2018 Fiscal Year Research-status Report
H.pylori菌体成分の口腔粘膜炎症誘導機構と胃癌患者の口腔内細菌叢変化
Project/Area Number |
17K11839
|
Research Institution | Hiroshima University |
Principal Investigator |
西 裕美 広島大学, 病院(歯), 助教 (70403558)
|
Co-Investigator(Kenkyū-buntansha) |
武知 正晃 広島大学, 医歯薬保健学研究科(歯), 准教授 (00304535)
太田 耕司 広島大学, 病院(歯), 講師 (20335681)
田邊 和照 広島大学, 医歯薬保健学研究科(医), 准教授 (40379847)
久恒 順三 国立感染症研究所, 薬剤耐性研究センター, 主任研究官 (40513180)
|
Project Period (FY) |
2017-04-01 – 2020-03-31
|
Keywords | 口腔粘膜炎症性疾患 |
Outline of Annual Research Achievements |
胃粘膜の炎症に関与するHelicobacter pylori に対する口腔粘膜の感染免疫応答機構の解明とHelicobacter pylori感染胃癌患者における胃粘膜病原菌,口腔常在菌が各々の粘膜に及ぼす影響を明らかにすることを最終目標と考えている。 そのため平成30年度は、口腔内細菌叢に対するHelicobacter pylori感染の影響や胃粘膜細菌叢に対する口腔内細菌叢の関与を検討した。 その結果、胃癌患者の血清から歯周病原菌5菌種の抗体価を測定したところ,Helicobacter pyloriに感染している患者は非感染者と比較して歯周病原菌抗体価の陽性率が高いことを発見した。これらは、Helicobacter pylori感染胃疾患患者の胃粘膜における細菌叢が、非感染者と異なるという現在までの報告にも合致している。これらの結果から、Helicobacter pyloriを有する患者は胃粘膜だけでなく,口腔常在菌叢が変化している可能性を考えている。 また、口腔粘膜上皮細胞(不死化口腔粘膜上皮細胞RT7, 歯肉線維芽細胞GT1)において、大腸菌Lipopolysaccharide:LPSは、TLR4を介して様々な炎症関連遺伝子CCL20やCXCL1を誘導することを発見した。
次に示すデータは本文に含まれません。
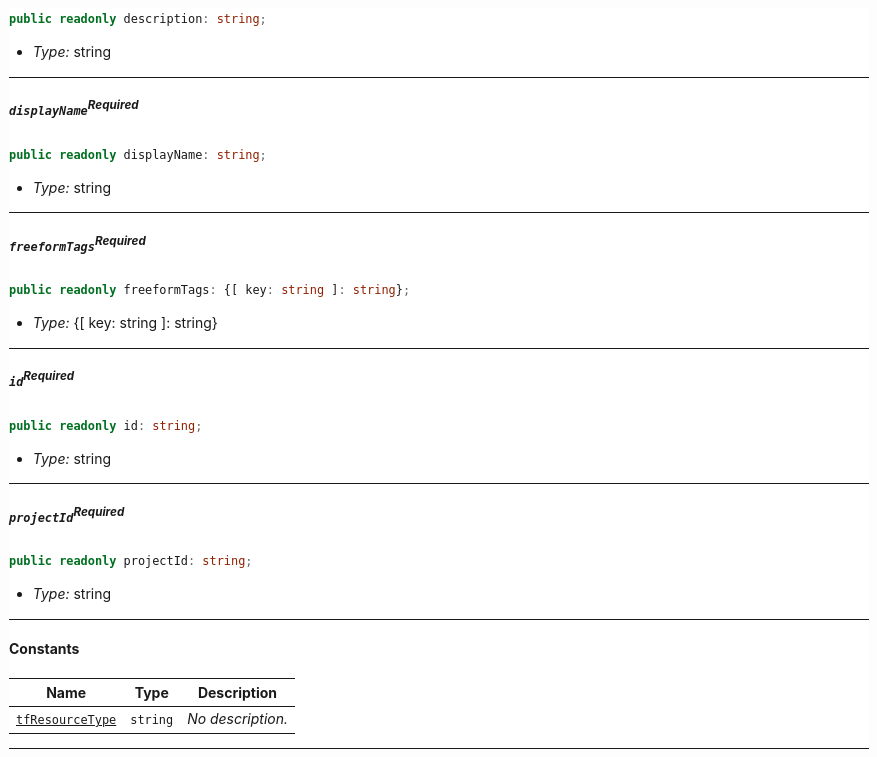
 ```typescript
public readonly description: string;
```

- *Type:* string

---

##### `displayName`<sup>Required</sup> <a name="displayName" id="rhizo-co-terraform-provider-oci.devopsDeployArtifact.DevopsDeployArtifact.property.displayName"></a>

```typescript
public readonly displayName: string;
```

- *Type:* string

---

##### `freeformTags`<sup>Required</sup> <a name="freeformTags" id="rhizo-co-terraform-provider-oci.devopsDeployArtifact.DevopsDeployArtifact.property.freeformTags"></a>

```typescript
public readonly freeformTags: {[ key: string ]: string};
```

- *Type:* {[ key: string ]: string}

---

##### `id`<sup>Required</sup> <a name="id" id="rhizo-co-terraform-provider-oci.devopsDeployArtifact.DevopsDeployArtifact.property.id"></a>

```typescript
public readonly id: string;
```

- *Type:* string

---

##### `projectId`<sup>Required</sup> <a name="projectId" id="rhizo-co-terraform-provider-oci.devopsDeployArtifact.DevopsDeployArtifact.property.projectId"></a>

```typescript
public readonly projectId: string;
```

- *Type:* string

---

#### Constants <a name="Constants" id="Constants"></a>

| **Name** | **Type** | **Description** |
| --- | --- | --- |
| <code><a href="#rhizo-co-terraform-provider-oci.devopsDeployArtifact.DevopsDeployArtifact.property.tfResourceType">tfResourceType</a></code> | <code>string</code> | *No description.* |

---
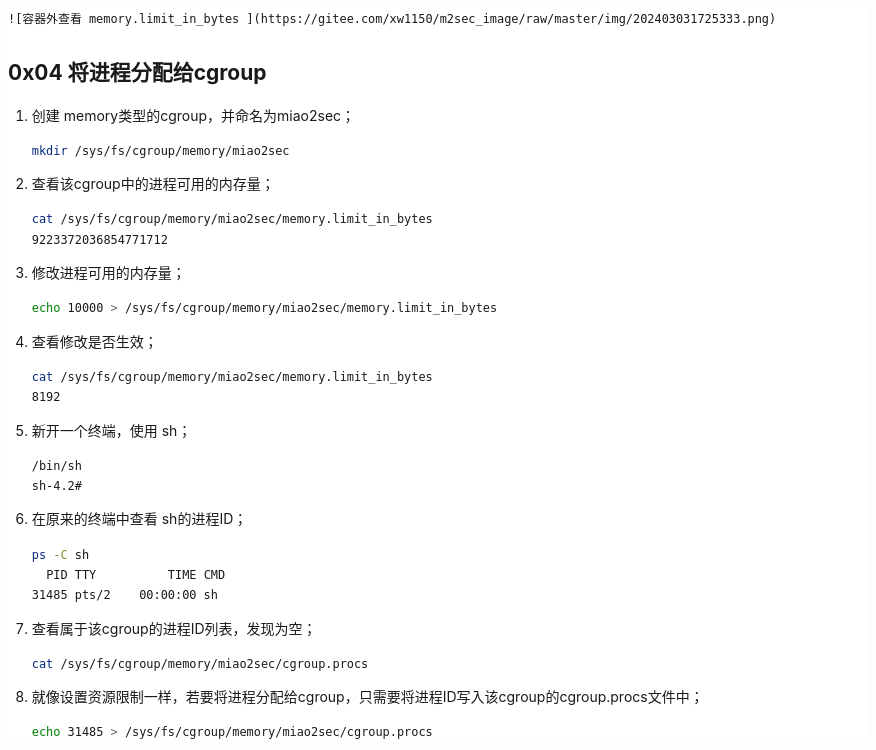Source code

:     ![容器外查看 memory.limit_in_bytes ](https://gitee.com/xw1150/m2sec_image/raw/master/img/202403031725333.png)

## 0x04 将进程分配给cgroup

1. 创建 memory类型的cgroup，并命名为miao2sec；

    ```bash
    mkdir /sys/fs/cgroup/memory/miao2sec
    ```

2. 查看该cgroup中的进程可用的内存量；

    ```bash
    cat /sys/fs/cgroup/memory/miao2sec/memory.limit_in_bytes
    9223372036854771712
    ```

3. 修改进程可用的内存量；

    ```bash
    echo 10000 > /sys/fs/cgroup/memory/miao2sec/memory.limit_in_bytes
    ```

4. 查看修改是否生效；

    ```bash
    cat /sys/fs/cgroup/memory/miao2sec/memory.limit_in_bytes
    8192
    ```

5. 新开一个终端，使用 sh；

    ```bash
    /bin/sh
    sh-4.2#
    ```

6. 在原来的终端中查看 sh的进程ID；

    ```bash
    ps -C sh
      PID TTY          TIME CMD
    31485 pts/2    00:00:00 sh
    ```

7. 查看属于该cgroup的进程ID列表，发现为空；

    ```bash
    cat /sys/fs/cgroup/memory/miao2sec/cgroup.procs
    ```

8. 就像设置资源限制一样，若要将进程分配给cgroup，只需要将进程ID写入该cgroup的cgroup.procs文件中；

    ```bash
    echo 31485 > /sys/fs/cgroup/memory/miao2sec/cgroup.procs
    ```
さらに、Helicobacter pylori加熱死菌のLPSで刺激すると,大腸菌LPS刺激とは異なる炎症性関連遺伝子CXCL10やVCAM-1が誘導されることを発見した。
|
Current Status of Research Progress |
Current Status of Research Progress
3: Progress in research has been slightly delayed.
Reason
胃癌患者の手術前後における唾液サンプルと胃粘膜組織から採取した検体採取は順調に行っている。その後、H. pylori 口腔内血清陽性群,口腔内血清陰性群に分類し,年齢,性別の類似する群を抽出,16Sr RNA アレイにて口腔内細菌叢と胃粘膜細菌叢を解析する段階であり、最終年度にむけて解析を急ぐ予定である。
|
Strategy for Future Research Activity |
H. pylori感染胃癌患者の唾液,粘膜組織の細菌叢を分析し,H. pylori感染患者の唾液,胃粘膜で増加する細菌,あるいは欠如する細菌を同定する。同定された細菌,H. pyroliによる口腔内環境や胃粘膜の変化をマウスモデルによって検討する。
|
Causes of Carryover |
平成30年度は、サンプルの回収や口腔環境の解析などが主研究であり、試薬等の費用が不要であったが、次年度主に行う口腔内・胃粘膜細菌叢の解析や遺伝子解析で助成金を必要とする。